Art. 2: 362 lid 9 BW: ‘De rechtspersoon die de jaarrekening opstelt volgens de in lid 8 bedoelde standaarden, past van deze titel slechts de afdelingen 7 tot en met 10 en de artikelen 365 lid 2, 373, 383, 383b tot en met 383e, 389 leden 8 en 10, en 390 toe. Banken passen tevens artikel 421 lid 5 toe’.

Art. 2: 362 lid 10 BW: ‘De rechtspersoon vermeldt in de toelichting volgens welke standaarden de jaarrekening is opgesteld’.

Bovenstaande heeft betrekking op de jaarrekening, maar in titel 9 BW wordt ook het jaarverslag genoemd. In titel 9 BW staat met betrekking tot het jaarverslag onder andere het volgende (artikel 391 lid 1):

‘Het jaarverslag geeft tevens een beschrijving van de voornaamste risico’s en onzekerheden waarmee de rechtspersoon wordt geconfronteerd’.

2.5 IFRS

International Financial Reporting Standards (IFRS) is een standaard voor financiële verslaggeving. Sinds 1 januari 2005 zijn alle beursgenoteerde ondernemingen in de Europese Unie verplicht op deze wijze te rapporteren. IFRS is daardoor van toepassing op de gehele onderzoekspopulatie.

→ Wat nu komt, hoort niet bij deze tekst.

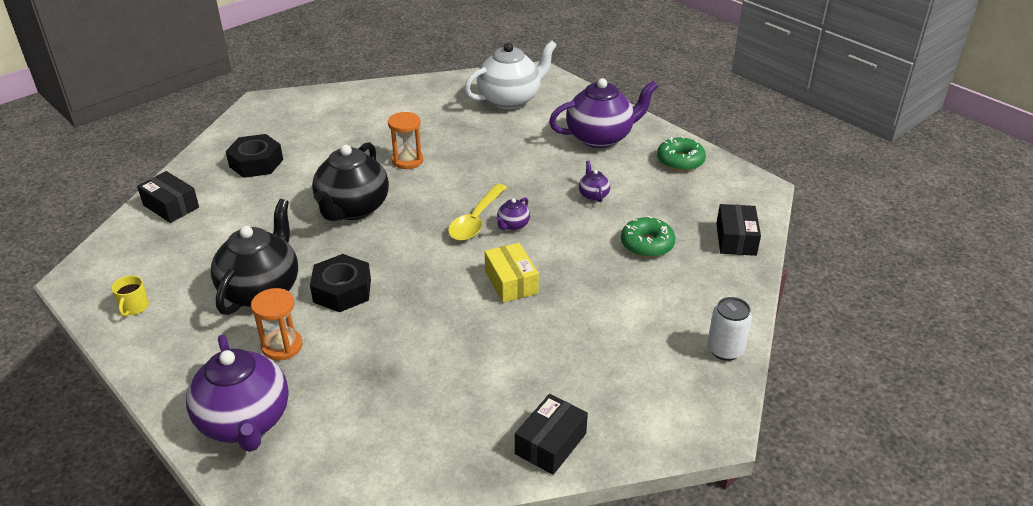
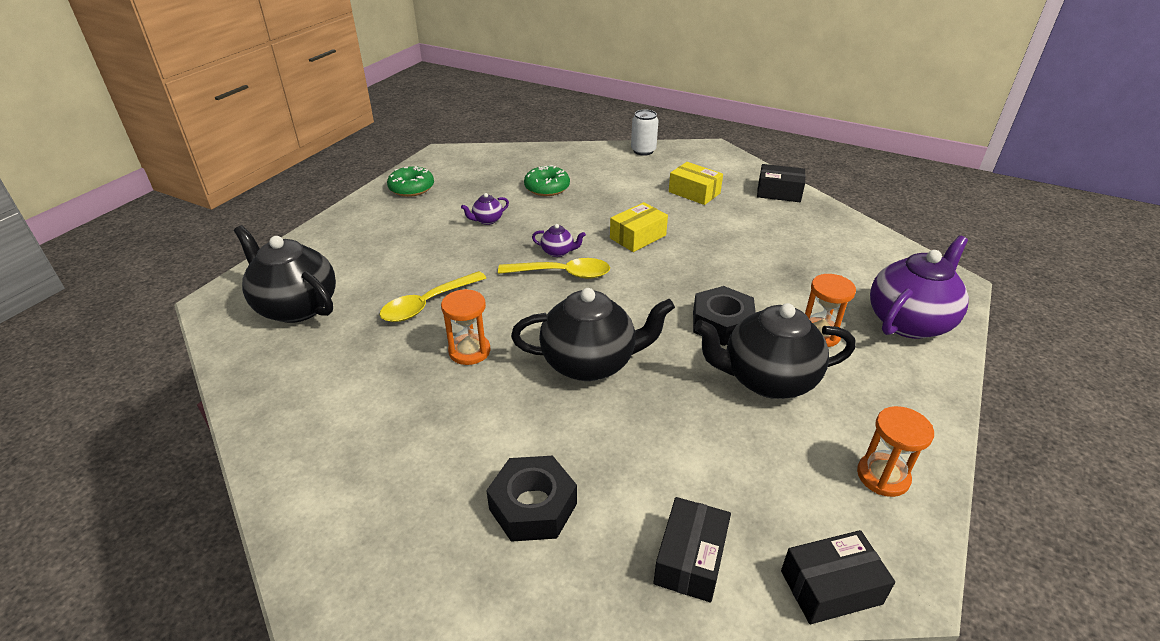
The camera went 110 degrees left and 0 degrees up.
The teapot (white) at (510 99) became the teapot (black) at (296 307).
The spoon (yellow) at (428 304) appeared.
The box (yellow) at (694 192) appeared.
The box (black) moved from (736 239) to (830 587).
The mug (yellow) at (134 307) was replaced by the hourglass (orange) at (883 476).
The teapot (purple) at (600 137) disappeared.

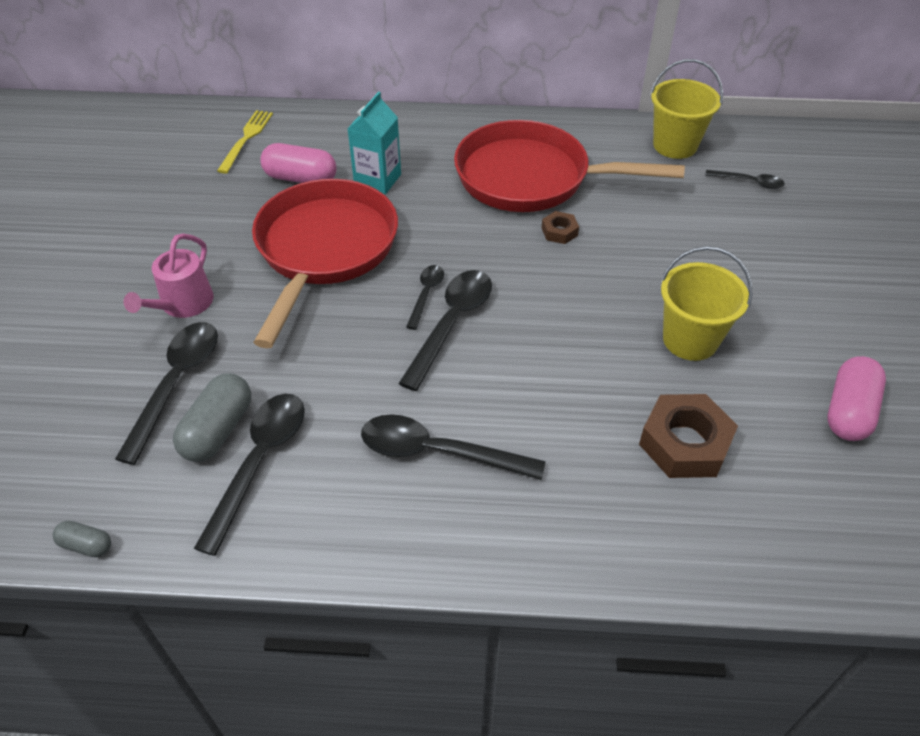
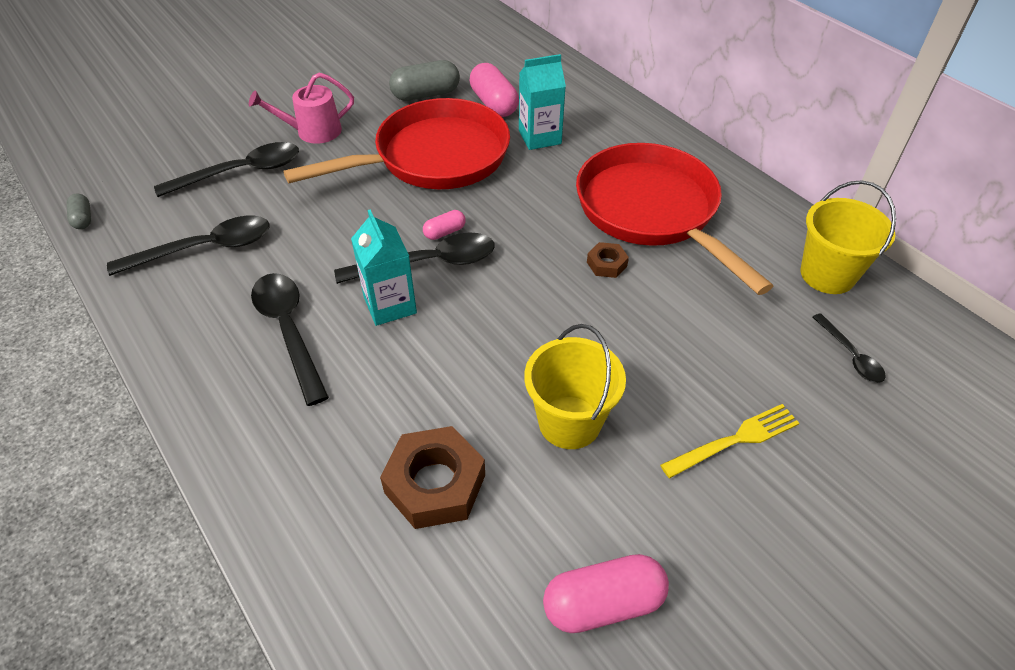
The camera went 50 degrees right and 0 degrees up.
The carton (turquoise) at (390 305) appeared.
The capsule (grey) moved from (218 430) to (426 94).
The spoon (black) at (426 294) was replaced by the capsule (pink) at (444 232).
The fork (yellow) moved from (246 138) to (735 440).

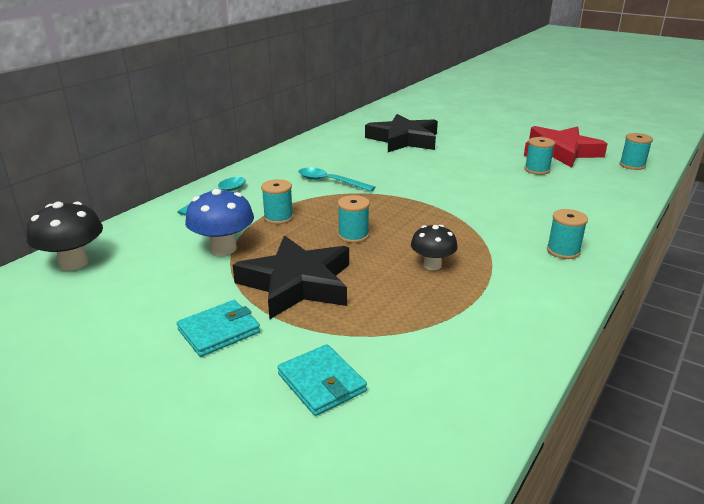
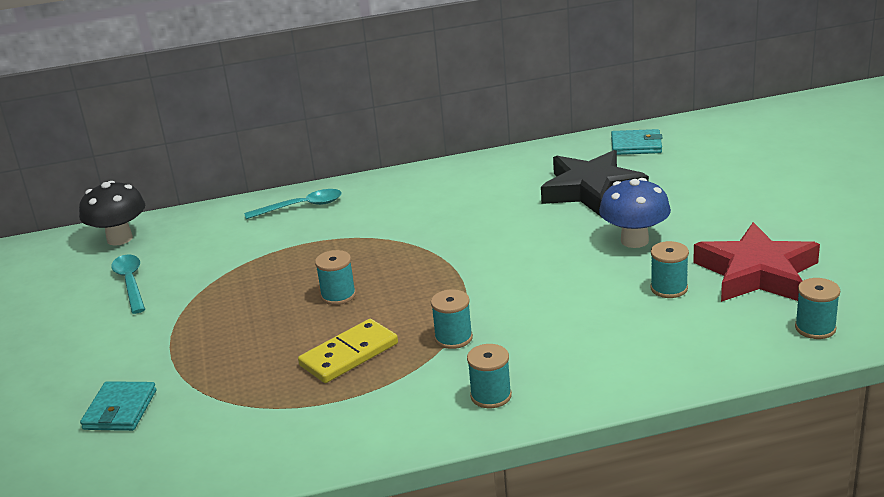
The camera went 45 degrees right and 0 degrees up.
The spoon (turquoise) moved from (330 182) to (130 283).
The mushroom (black) at (432 265) was replaced by the domino (yellow) at (349 354).
The spool (turquoise) moved from (278 217) to (453 338).
The mushroom (blue) moved from (223 248) to (634 240).
The wallet (turquoise) moved from (219 331) to (636 145).
The star (black) at (297 283) disappeared.

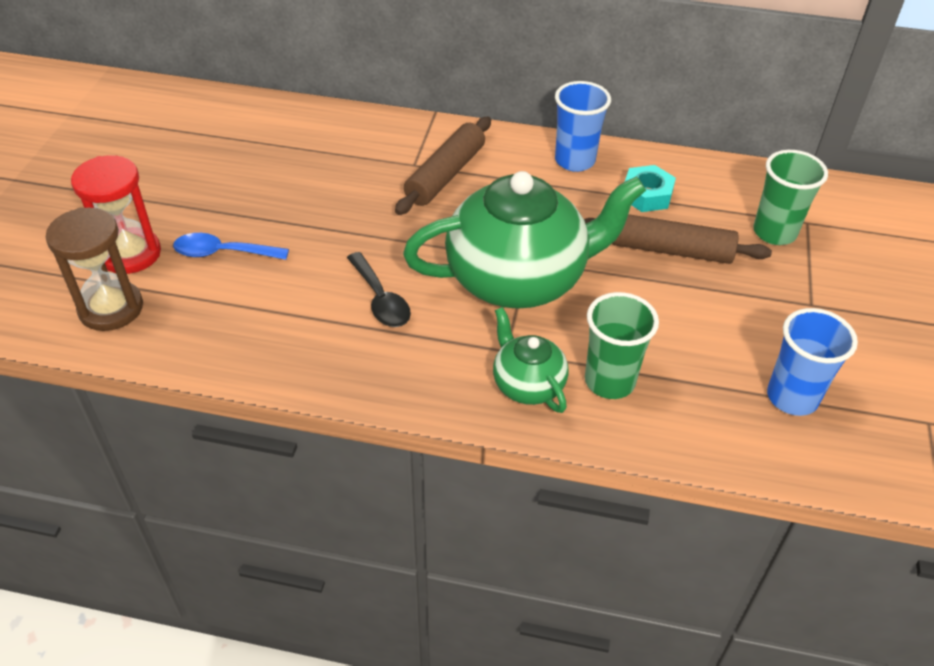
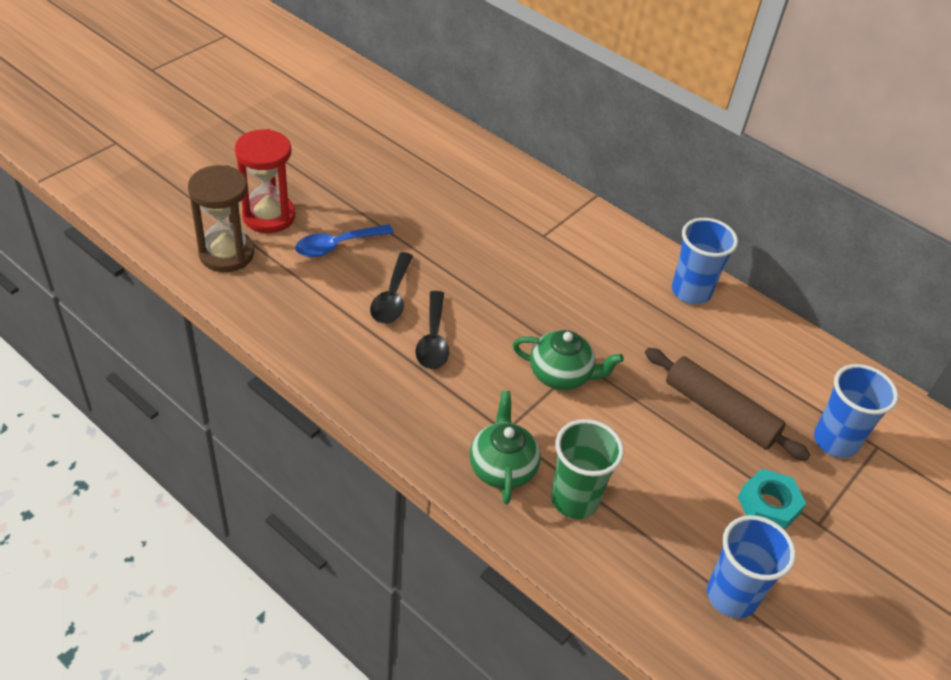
The camera went 25 degrees right and 0 degrees up.
The spoon (blue) at (223 253) turned 60 degrees counterclockwise.
The spoon (black) at (392 297) appeared.
The teapot (green) at (519 279) changed to 0.48 times the size.
The nut (turquoise) moved from (647 195) to (768 506).
The cup (green) at (774 232) became the cup (blue) at (835 441).
The rolling pin (brown) at (445 175) disappeared.

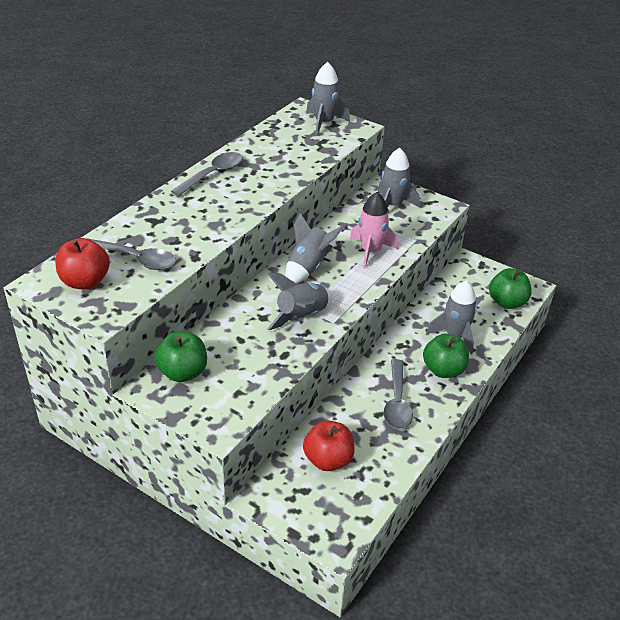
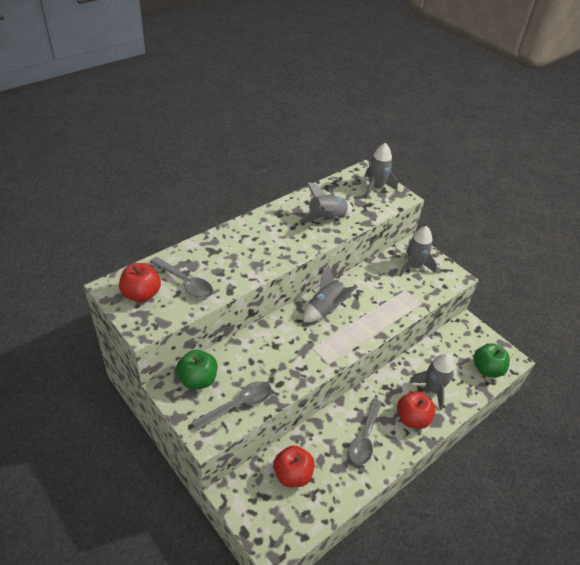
The camera went 15 degrees right and 5 degrees up.
The spoon (grey) moved from (213 174) to (238 405).
The rocket (grey) moved from (302 316) to (326 219).
The apple (green) at (443 370) became the apple (red) at (412 418).
The rocket (pink) at (370 251) disappeared.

IFRS staat boven Nederlandse wet- en regelgeving met betrekking tot financiële verslaggeving. Dit betekent, dat als het voor komt dat Nederlandse wet- en regelgeving en IFRS elkaar tegenspreken, IFRS leidend is.

IFRS zegt niets over het risicoprofiel in jaarverslagen. Alleen IFRS 7 gaat over het opnemen van risico’s, maar dit heeft betrekking op financiële risico’s behorende bij de jaarrekening.

IFRS is van toepassing op de jaarrekening en voor de onderzoekspopulatie is Titel 9 boek 2 BW ‘aanvullend’ voor het jaarverslag (laatstgenoemde onder de voorwaarde dat de ondernemingen naar Nederlands recht zijn opgericht).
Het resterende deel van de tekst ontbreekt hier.